Another way of intercepting incoming and outgoing messages is to inject a custom middleware. The middleware is called in between receive and incoming, and also in between send and outgoing:

1
2
3
4
5
6
7
8
9
10
11
12
13
14
bot.use({
send: function (message, next) {
if (message.type === 'message') {
// ToDo: record in the transcript journal
}
next(); // <-- I will explain in NOTE 3 below
},
receive: function (message, next) {
if (message.type === 'message') {
// ToDo: record in the transcript journal
}
next(); // <-- I will explain in NOTE 3 below
}
});

NOTE 3. next()

Middleware that you inject via bot.use() form a stack that is processed synchronously and in order. The bot framework does it via a recursive function that self-invokes. Every invocation notifies the next middleware in the chain and will eventually call the main processing callback. This is a nice way to keep running down the list even when one errors out as it will self-invoke in a catch block. I suggest that you guys take a closer look at UniversalBot.prototype.eventMiddleware if you’re interested. So if we don’t call next(), the chain will not continue and the bot will never receive the message.

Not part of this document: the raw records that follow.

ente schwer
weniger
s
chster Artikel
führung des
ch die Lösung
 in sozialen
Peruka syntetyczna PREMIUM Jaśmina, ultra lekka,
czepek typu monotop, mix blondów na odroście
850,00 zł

We can use this feature to our advantage. If we chain next() onto the direct call to session.options.onSave(), we can ensure that the chain continues after the successful journaling of the transcript. No chance to have them all interleave and overwrite one another, though it probably takes longer before it gets to the user:

1
2
3
4
5
6
7
8
9
10
11
12
13
14
15
16
17
18
19
20
21
22
23
24
25
const transcript = function (session, direction, message, next) {
session.privateConversationData.transcript = session.privateConversationData.transcript || [];
session.privateConversationData.transcript.push({
direction,
message,
timestamp: new Date().toUTCString()
});

session.options.onSave(next);
};

const journal = (direction) => (message, next) => {
if (message.type === 'message') {
bot.loadSession(message.address, (error, session) => {
transcript(session, direction, message.text, next);
});
} else {
next();
}
};

bot.use({
send: journal('outgoing'),
receive: journal('incoming')
});

You can also combine the two techniques and use routing event for incoming messages and only use send middleware to capture the outgoing traffic. Just make sure that you don’t do session.save() for the incoming. Here’s a gist.

Option 3. External Joural

I don’t know how stable is session.options.onSave() and bot.loadSession(). Neither one is part of the official public API so use at your own risk.

You can also roll your own transcript service and safely call it asynchronously from the send and receive event handlers. What I like about using session.privateConversationData is that I need no custom infrastructure and can easily discard the transcripts if I don’t use them. The bot framework will take care of it for me.

It would be nice though if bot framework gave me a routing-like event for the outbound pipeline that would fire before saving of the data. This way I would be able to nicely record the transcript without disrupting the flow of things, and wouldn’t risk relying on internal implementation detail that can easily go away in the next version.